Directions for this task:
Leaving out the pictures, retype the lines from the beginning of the listing through the line containing "wire [7:0] Output;".

--- START ---

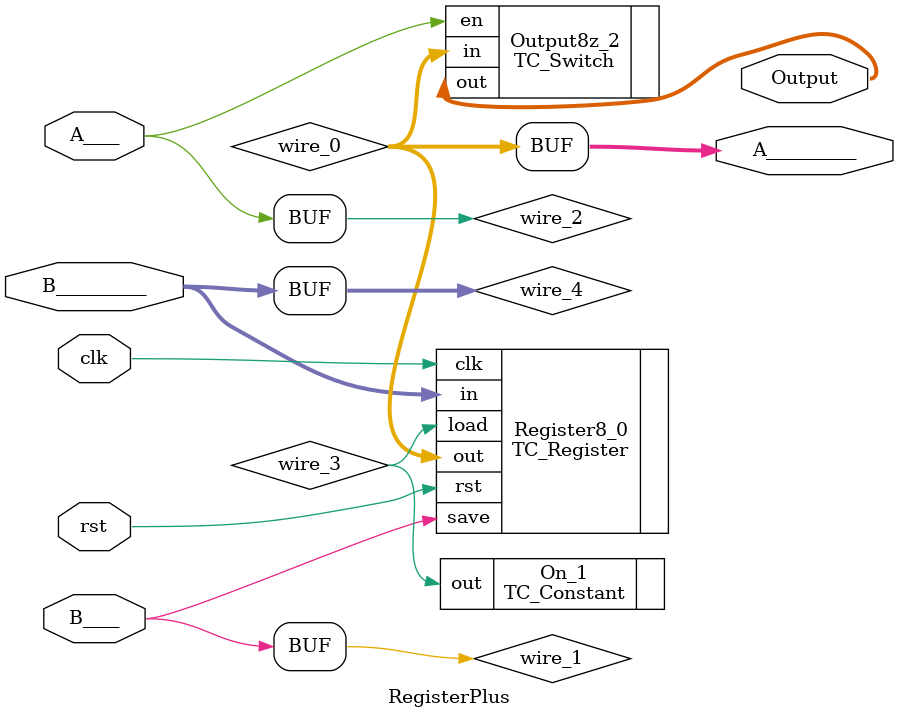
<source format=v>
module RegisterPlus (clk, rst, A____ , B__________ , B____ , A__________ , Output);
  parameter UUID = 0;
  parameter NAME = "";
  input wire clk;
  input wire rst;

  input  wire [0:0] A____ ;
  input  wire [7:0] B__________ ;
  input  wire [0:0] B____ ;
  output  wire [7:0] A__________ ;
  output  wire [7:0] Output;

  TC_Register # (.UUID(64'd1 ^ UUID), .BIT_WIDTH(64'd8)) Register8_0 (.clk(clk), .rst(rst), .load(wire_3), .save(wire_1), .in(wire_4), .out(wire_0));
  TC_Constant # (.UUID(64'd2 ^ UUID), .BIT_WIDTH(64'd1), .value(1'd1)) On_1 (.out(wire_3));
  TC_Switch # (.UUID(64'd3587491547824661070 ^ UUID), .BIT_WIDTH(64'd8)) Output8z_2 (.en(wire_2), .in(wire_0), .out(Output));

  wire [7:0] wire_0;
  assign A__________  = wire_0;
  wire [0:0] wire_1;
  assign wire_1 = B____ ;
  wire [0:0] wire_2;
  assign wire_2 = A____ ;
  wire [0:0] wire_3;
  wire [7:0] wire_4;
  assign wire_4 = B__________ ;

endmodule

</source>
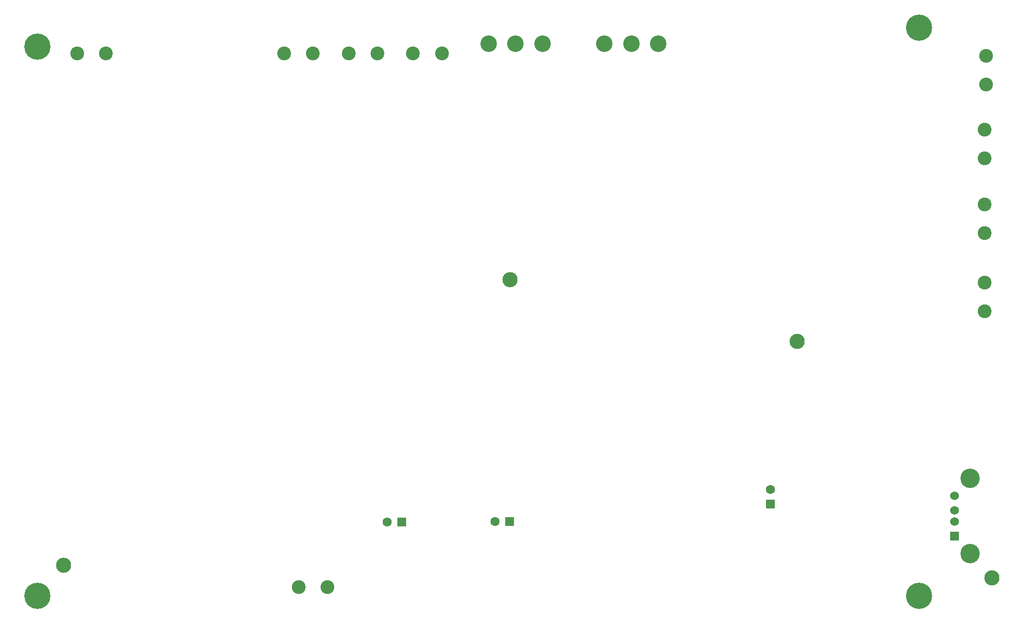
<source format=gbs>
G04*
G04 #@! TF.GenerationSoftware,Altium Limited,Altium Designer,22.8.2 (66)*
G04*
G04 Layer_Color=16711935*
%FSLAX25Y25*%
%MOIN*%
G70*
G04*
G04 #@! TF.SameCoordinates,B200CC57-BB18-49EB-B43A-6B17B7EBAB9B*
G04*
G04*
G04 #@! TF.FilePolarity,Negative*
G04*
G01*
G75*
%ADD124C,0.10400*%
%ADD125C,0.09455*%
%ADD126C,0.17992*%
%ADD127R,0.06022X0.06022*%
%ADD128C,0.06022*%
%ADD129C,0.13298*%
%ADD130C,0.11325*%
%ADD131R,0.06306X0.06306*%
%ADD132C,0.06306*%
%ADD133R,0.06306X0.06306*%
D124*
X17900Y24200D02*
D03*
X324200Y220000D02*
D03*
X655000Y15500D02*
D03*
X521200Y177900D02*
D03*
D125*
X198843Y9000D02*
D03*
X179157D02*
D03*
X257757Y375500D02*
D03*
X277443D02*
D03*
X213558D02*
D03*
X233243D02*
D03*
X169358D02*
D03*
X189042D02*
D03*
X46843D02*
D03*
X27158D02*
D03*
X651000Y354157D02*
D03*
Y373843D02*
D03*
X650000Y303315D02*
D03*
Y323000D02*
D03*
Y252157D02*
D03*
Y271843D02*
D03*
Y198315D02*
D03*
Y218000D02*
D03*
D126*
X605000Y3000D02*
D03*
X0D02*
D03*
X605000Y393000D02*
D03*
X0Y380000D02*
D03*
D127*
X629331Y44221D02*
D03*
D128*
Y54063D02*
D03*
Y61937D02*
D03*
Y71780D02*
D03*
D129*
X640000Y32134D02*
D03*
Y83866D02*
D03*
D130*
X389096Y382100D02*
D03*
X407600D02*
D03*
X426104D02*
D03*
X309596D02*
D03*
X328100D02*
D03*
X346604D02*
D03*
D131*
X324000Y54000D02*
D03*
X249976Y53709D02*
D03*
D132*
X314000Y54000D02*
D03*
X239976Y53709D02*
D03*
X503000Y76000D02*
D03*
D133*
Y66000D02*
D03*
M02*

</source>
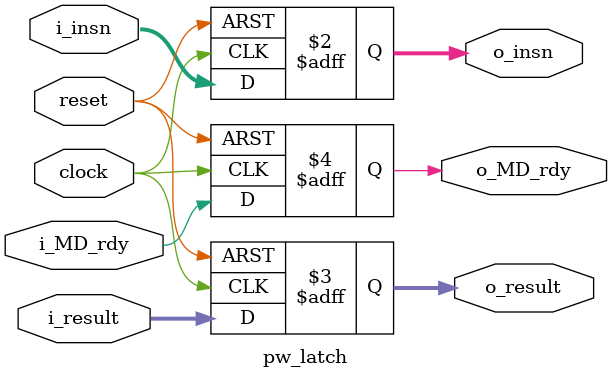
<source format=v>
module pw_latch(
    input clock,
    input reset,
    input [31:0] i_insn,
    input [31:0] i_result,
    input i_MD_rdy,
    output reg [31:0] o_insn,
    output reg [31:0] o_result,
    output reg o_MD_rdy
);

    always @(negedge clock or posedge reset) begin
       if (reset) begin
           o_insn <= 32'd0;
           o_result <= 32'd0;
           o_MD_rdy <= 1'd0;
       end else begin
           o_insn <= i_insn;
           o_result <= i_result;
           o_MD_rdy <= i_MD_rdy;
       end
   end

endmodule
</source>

--- END ---

Reply to the task:
<source format=v>
module RegisterPlus (clk, rst, A____ , B__________ , B____ , A__________ , Output);
  parameter UUID = 0;
  parameter NAME = "";
  input wire clk;
  input wire rst;

  input  wire [0:0] A____ ;
  input  wire [7:0] B__________ ;
  input  wire [0:0] B____ ;
  output  wire [7:0] A__________ ;
  output  wire [7:0] Output;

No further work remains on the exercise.